How False Eyelashes, Wigs and Blue Contact Lenses Helped Ana de Armas Transform Into Marilyn Monroe for ‘Blonde’

How Ana de Armas Was Transformed Into Marilyn Monroe for 'Blonde' - Variety

How False Eyelashes, Wigs and Blue Contact Lenses Helped Ana de Armas Transform Into Marilyn Monroe for ‘Blonde’

How False Eyelashes, Wigs and Blue Contact Lenses Helped Ana de Armas Transform Into Marilyn Monroe for ‘Blonde’ A photo shoot for the stills of Marilyn Monroe that would feature throughout Andrew Dominik’s “Blonde,” now streaming on Netflix, was essential to the hair and makeup team in transforming Ana de Armas into the celebrated icon.

Jaime Leigh McIntosh, hair division head and cosmetics office head Tina Roesler Kerwin burned through over two hours every early daytime applying hair and cosmetics to de Armas.

“That photo shoot for stills gave us a chance to try out a lot of different colors and figure out what worked. It gave us a chance to figure out what worked better in black and white as opposed to color,” explains Kerwin.

Everything started with a silicone cap, rather than a standard bare cap. De Armas’ hair was dull and thick, so it should have been totally covered up, and an ordinary cap wouldn’t work because of the quantity of changes the entertainer would endure in a day.

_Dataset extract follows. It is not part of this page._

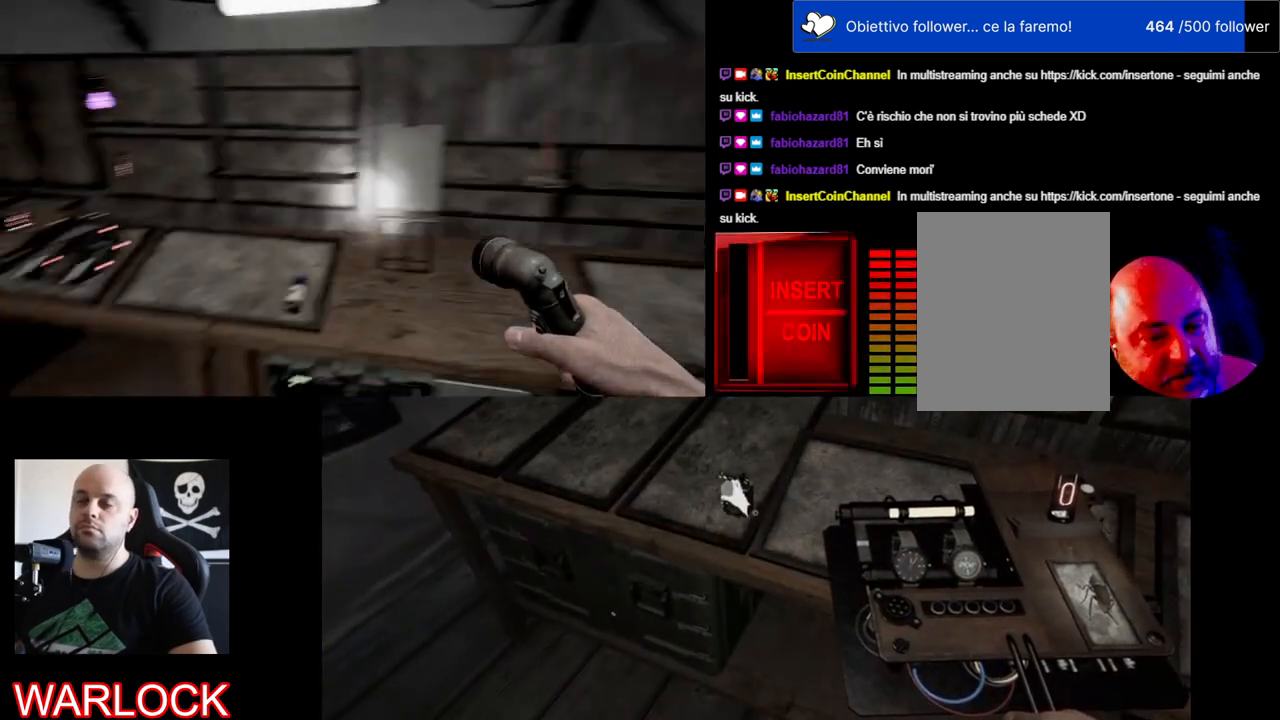
{"keys": ["a", "w"], "mouse": [], "events": [[134, "a", "down"], [150, "w", "down"]]}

How Ana de Armas Transformed Into Marilyn Monroe in 'Blonde': Details – WWD

The shoot session was done before principal filming began, and it helped immensely since they would have to recreate many of Monroe’s most iconic moments. Adds Kerwin, “Once we knew what the day and schedule was going to look like, we knew a bald cap would not survive.”

So, three custom-made silicone pieces, each side and a top, were made for de Armas that could endure the nine-week rigorous shooting schedule.

Initial, a stocking cap was put over the entertainer’s head and three new silicone pieces were applied day to day. Says Kerwin, “We wanted something durable that could hold up with the sticking and disturbing of hairpieces.”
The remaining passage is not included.